Mt.11,25-30 (9/07/2023)
25 Ook in die tijd zei Jezus:
“Ik prijs en dank je, vader, heer van hemel en aarde,
dat je deze dingen verborgen hebt
voor [eigenmachtige] bekwamen en verstandigen
en ze onthuld hebt
voor [onmachtige] onmondigen.
26 Ja, vader, zo heb jij het goed bevonden voor jouw gelaat.
27 Alles is mij door mijn vader toevertrouwd,
en niemand weet wie de zoon is, behalve de vader,
en niemand weet wie de vader is, behalve de zoon
en aan wie de zoon het wil onthullen.
28 Kom naar mij,
allen die vermoeid bent en onder lasten gebukt,
en ik zal je rust geven.
29 Neem mijn juk op:
laat mij je leermeester zijn
– zachtaardig en deemoedig van hart,
en je zult rust vinden in jezelf.
30 Want mijn juk is teder
en mijn last is licht.
Toch wel een fascinerend stukje Evangelie! Wie gaat er nu prat op zijn boodschap vooral te verkondigen voor ‘onmachtige onmondigen’? En meer nog: de leermeester – Jezus zelf – schaart zich helemaal onder díe groep, en daarmee ook zijn volgelingen, “aan wie de zoon het wil onthullen”.

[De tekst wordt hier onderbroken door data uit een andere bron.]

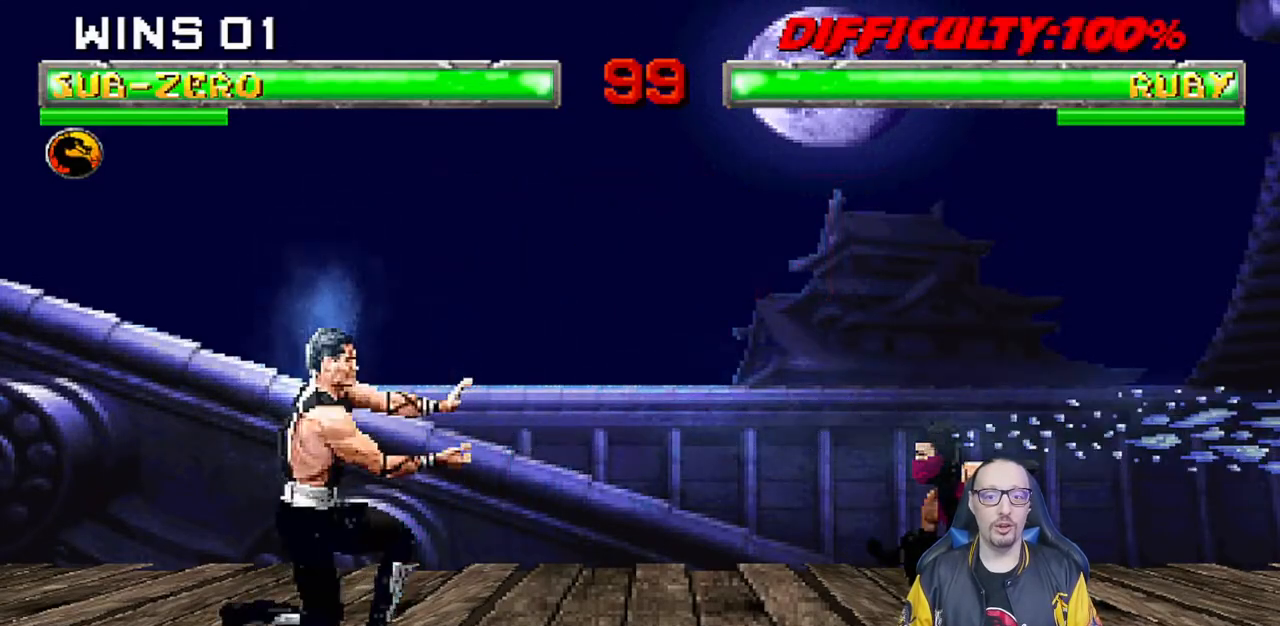
{"dt_ms": 500, "buttons": ["L1", "DPAD_UP", "DPAD_RIGHT"], "left_stick": "center", "right_stick": "center", "events": [[117, "DPAD_RIGHT", "down"], [133, "L1", "down"], [250, "DPAD_UP", "down"]]}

Toch ligt dat helemaal in de lijn van geheel Jezus’ boodschap én van de Bijbelse boodschap! “De kleinen worden groot gemaakt” – wat Maria, als scharnierfiguur tussen het ‘Oude’ en ‘Nieuwe’ Testament uitroept (Lc.1,52) – zou je werkelijk de samenvatting van het hele Bijbelse verhaal kunnen noemen. Die ‘omkering van de waarden’, zoals dat wordt genoemd – G-d die blijkt ánders te denken dan mensen, en mensen die er baat zouden bij hebben dat ook te doen – is herkenbaar ‘vanaf den beginne’, toen G-d uit niets alles schiep.
Hier klinkt het: De vermoeiden wordt rust gegeven. Terwijl ‘de wereld’ mensen steeds verder opjaagt, zegt G-d: Onder mijn vleugels vind je beschutting. (o.a.Ps.91,3) Als dát geen bevrijdende boodschap is!